I wouldn’t see breasts that resembled mine again until I was 26 years old. It happened in a changing room in China. I was wiggling into my exercise clothes for a yoga class when three women my age peeled off their shirts and bras. I shot a quick glance at their chests, and what I saw sparked a small joy.

Their breasts were like mine. Mine were like theirs. Small, round, with quarter-sized brown areolas and brown nipples. I fantasized about letting my breasts hang loose, knowing that the other women wouldn’t stare at my chest. In this environment, I wouldn’t stand out. I belonged.

That late night in nursing school, no one else took their shirt off. They didn’t need to, because everyone was familiar with white women’s breasts.

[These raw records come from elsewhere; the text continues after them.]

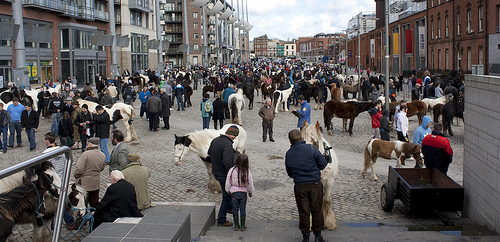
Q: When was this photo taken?
A: Daytime.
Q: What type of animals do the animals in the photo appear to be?
A: Miniature horses.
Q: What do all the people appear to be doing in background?
A: Walking towards horses.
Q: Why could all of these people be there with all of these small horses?
A: Miniature horse convention.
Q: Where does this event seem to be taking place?
A: On city street.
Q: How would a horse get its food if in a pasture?
A: By grazing.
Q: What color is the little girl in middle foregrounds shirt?
A: Pink.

They had not just their white family members, but an abundance of white actresses in Hollywood.

Growing up, there weren’t many leading roles for Asian actresses. I remember Lucy Liu in “Charlie’s Angels,” Zhang Ziyi in “Memoirs of a Geisha” and Michelle Yeoh in “Crouching Tiger Hidden Dragon.” But none of them were naked on screen. I never saw my body reflected in theirs.

While Hollywood overall has made little progress to be more diverse (in 2022, only 2.3% of theatrical movie leads and 6.5% of total roles were played by Asian actors), “Bridgerton” has made a name for itself by celebrating diversity. That includes naked bodies. In Season 2, when Simone Ashley bared her breasts, I wondered how South Asian girls and women felt to see their bodies represented. If they cared, if they felt it was important.

To my delight, “Bridgerton” delivered in Season 4. We do see Ha’s breasts, once in Episode 5 in bed and again in Episode 8 for the much-discussed steamy bathtub scene. During both scenes, sensual and beautiful, I smiled because it was the first time I had seen breasts similar to mine on screen.

I thought about myself in 2012, how I had stood there shirtless, how I had accepted the responsibility to teach my white roommates about Asian breasts. Maybe if “Bridgerton” had existed back then, I wouldn’t have had to.